36. La Cour note par ailleurs que dans la plupart de leurs décisions, les juridictions internes n’ont examiné aucun de ces arguments : elles les ont apparemment jugés sans pertinence pour la régularité de la détention provisoire du requérant, alors qu’ils concernaient des facteurs qu’elles étaient tenues de prendre en compte en vertu de l’article 176 § 3 du code de procédure pénale (paragraphe 24 ci-dessus). Selon les cas, soit elles ne les ont pas mentionnés du tout, soit elles les ont brièvement récapitulés sans y répondre. Elles se sont bornées à répéter dans leurs décisions de manière abstraite et stéréotypée les motifs formels de détention prévus par la loi. Elles ont cité ces motifs sans tenter de montrer comment ils s’appliquaient au cas du requérant, sauf pour ce qui est du risque de collusion avec ses fils.

37. Ce manquement à analyser des éléments que le droit interne imposait d’examiner est encore plus singulier au vu du fait qu’en deux occasions (dans les décisions du 26 juin et du 20 juillet 2007), les tribunaux ont jugé que plusieurs de ces éléments militaient contre le maintien en détention du requérant. Même en ces deux occasions où les juges ont conclu qu’il n’y avait pas de risque d’entrave au bon déroulement de l’enquête ni de raison de croire que le requérant risquait de prendre la fuite, ils ont tout de même ordonné son assignation à résidence.

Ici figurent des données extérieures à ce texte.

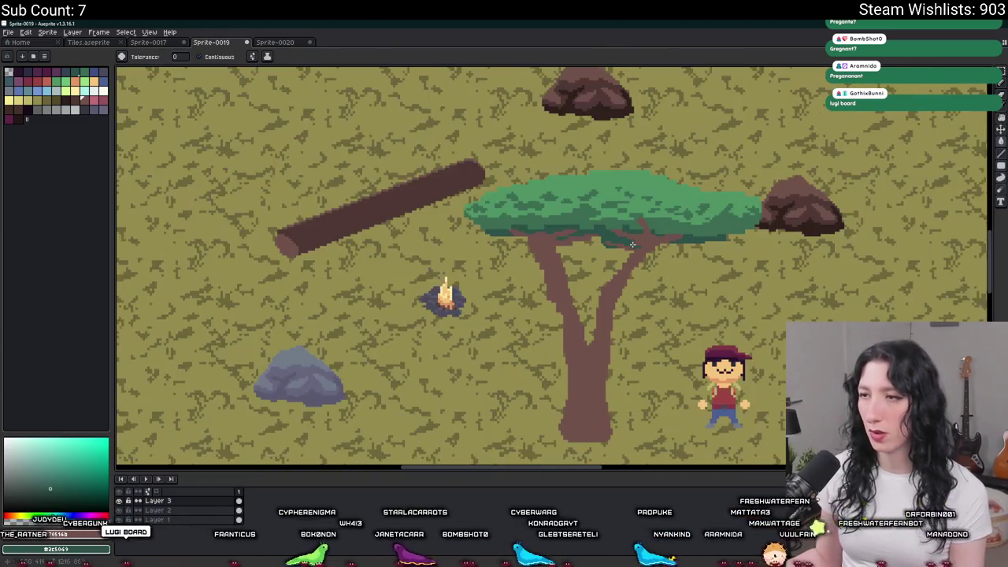
{"action": "scroll", "coordinate": [599, 257], "scroll_direction": "up", "scroll_amount": 2}
{"action": "scroll", "coordinate": [599, 257], "scroll_direction": "up", "scroll_amount": 3}
{"action": "mouse_move", "coordinate": [601, 246]}
{"action": "left_mouse_down"}
{"action": "mouse_move", "coordinate": [755, 244]}
{"action": "mouse_move", "coordinate": [620, 245]}
{"action": "left_mouse_up"}
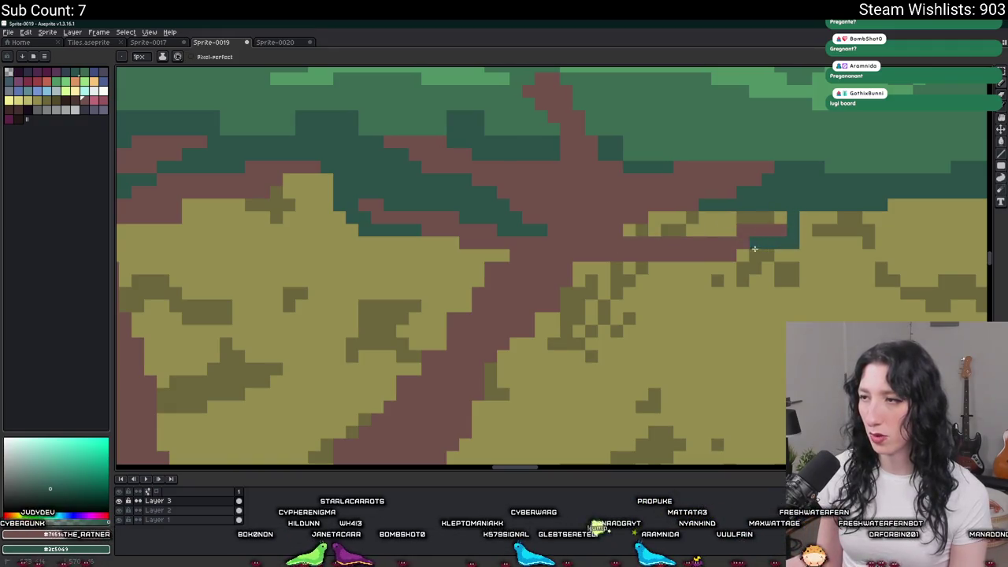
{"action": "key", "text": "g"}
{"action": "left_click", "coordinate": [756, 220]}
{"action": "scroll", "coordinate": [759, 223], "scroll_direction": "down", "scroll_amount": 2}
{"action": "scroll", "coordinate": [759, 224], "scroll_direction": "down", "scroll_amount": 1}
Step: Undo a stray stroke across the trunk, outline dark green left of the trunk, and fill the gap
{"action": "key", "text": "b"}
{"action": "scroll", "coordinate": [755, 229], "scroll_direction": "up", "scroll_amount": 1}
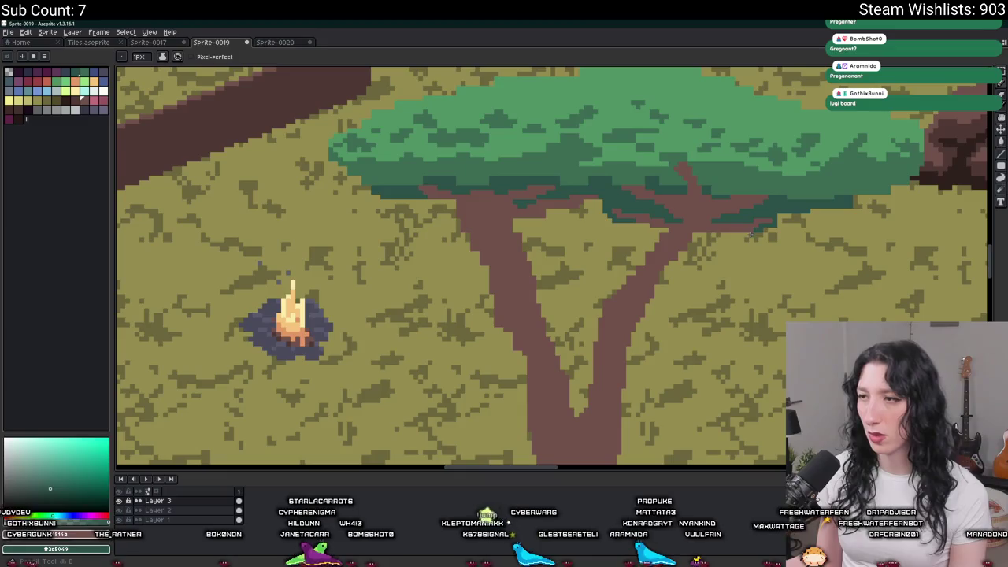
{"action": "scroll", "coordinate": [709, 234], "scroll_direction": "down", "scroll_amount": 1}
{"action": "scroll", "coordinate": [707, 235], "scroll_direction": "up", "scroll_amount": 1}
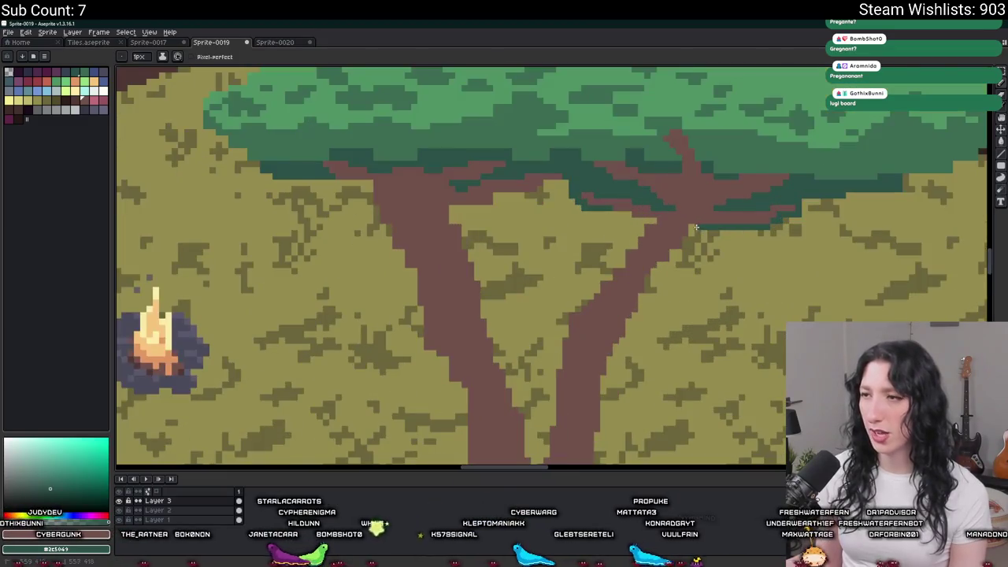
{"action": "scroll", "coordinate": [693, 236], "scroll_direction": "down", "scroll_amount": 2}
{"action": "scroll", "coordinate": [614, 230], "scroll_direction": "up", "scroll_amount": 2}
{"action": "scroll", "coordinate": [613, 230], "scroll_direction": "up", "scroll_amount": 2}
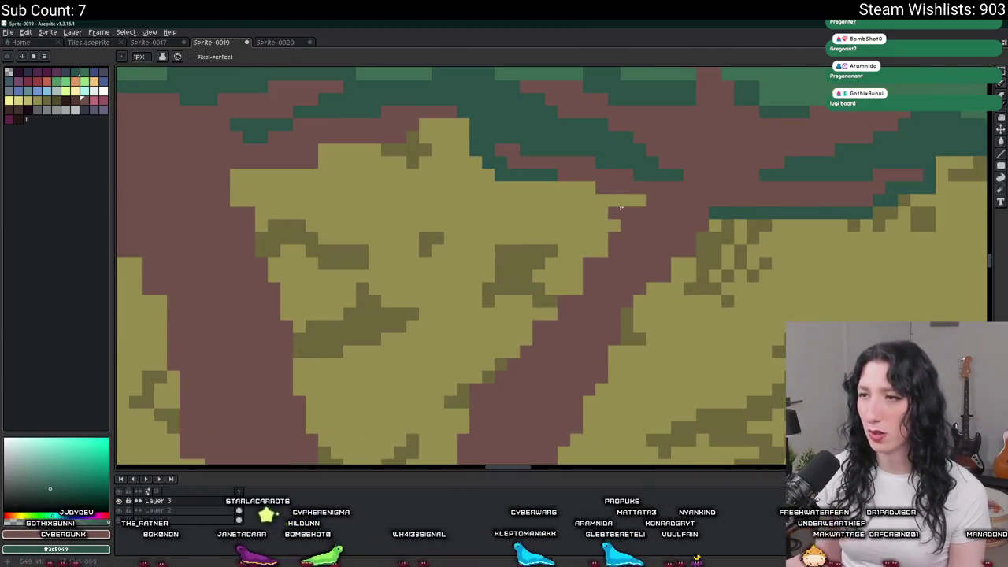
{"action": "scroll", "coordinate": [638, 199], "scroll_direction": "down", "scroll_amount": 3}
{"action": "scroll", "coordinate": [639, 200], "scroll_direction": "down", "scroll_amount": 1}
{"action": "scroll", "coordinate": [534, 366], "scroll_direction": "up", "scroll_amount": 2}
{"action": "scroll", "coordinate": [534, 366], "scroll_direction": "up", "scroll_amount": 2}
{"action": "mouse_move", "coordinate": [492, 366]}
{"action": "left_mouse_down"}
{"action": "mouse_move", "coordinate": [674, 293]}
{"action": "mouse_move", "coordinate": [701, 264]}
{"action": "left_mouse_up"}
{"action": "scroll", "coordinate": [693, 268], "scroll_direction": "down", "scroll_amount": 3}
{"action": "scroll", "coordinate": [546, 315], "scroll_direction": "up", "scroll_amount": 2}
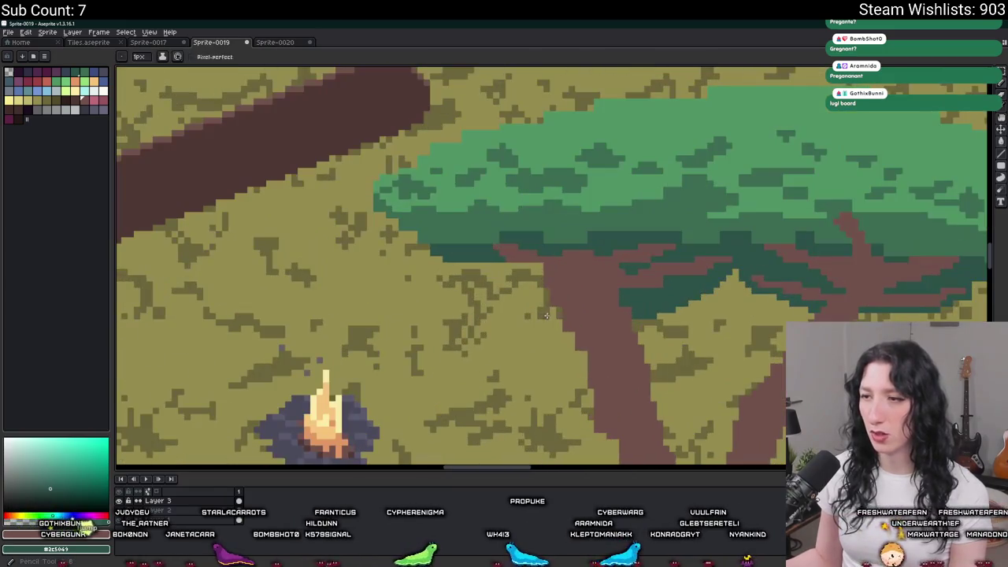
{"action": "key", "text": "ctrl+z"}
{"action": "key", "text": "ctrl+z"}
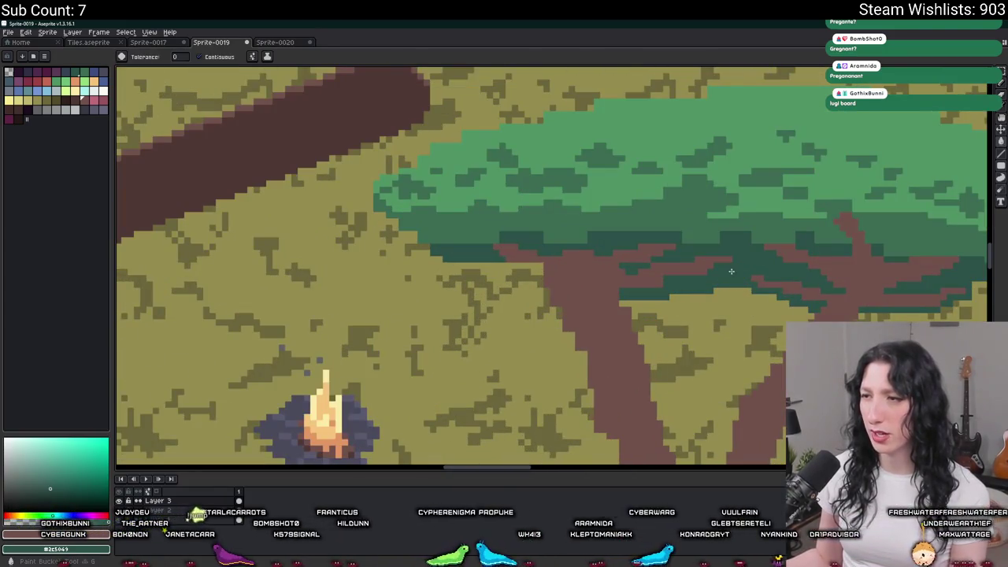
{"action": "mouse_move", "coordinate": [541, 277]}
{"action": "left_mouse_down"}
{"action": "mouse_move", "coordinate": [468, 275]}
{"action": "mouse_move", "coordinate": [544, 268]}
{"action": "left_mouse_up"}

38. Il est à noter que les décisions de justice adoptées pendant cette période de dix mois ne font mention d’aucun élément nouveau précis dans le dossier. Il faut donc en déduire qu’à chaque fois qu’ils ont tranché la question de la détention provisoire du requérant, les juges ont examiné essentiellement le même dossier. Or ils ont certaines fois considéré que la libération de l’intéressé poserait un risque – sans toutefois mentionner d’éléments précis en ce sens – et d’autres fois conclu à l’absence d’un tel risque.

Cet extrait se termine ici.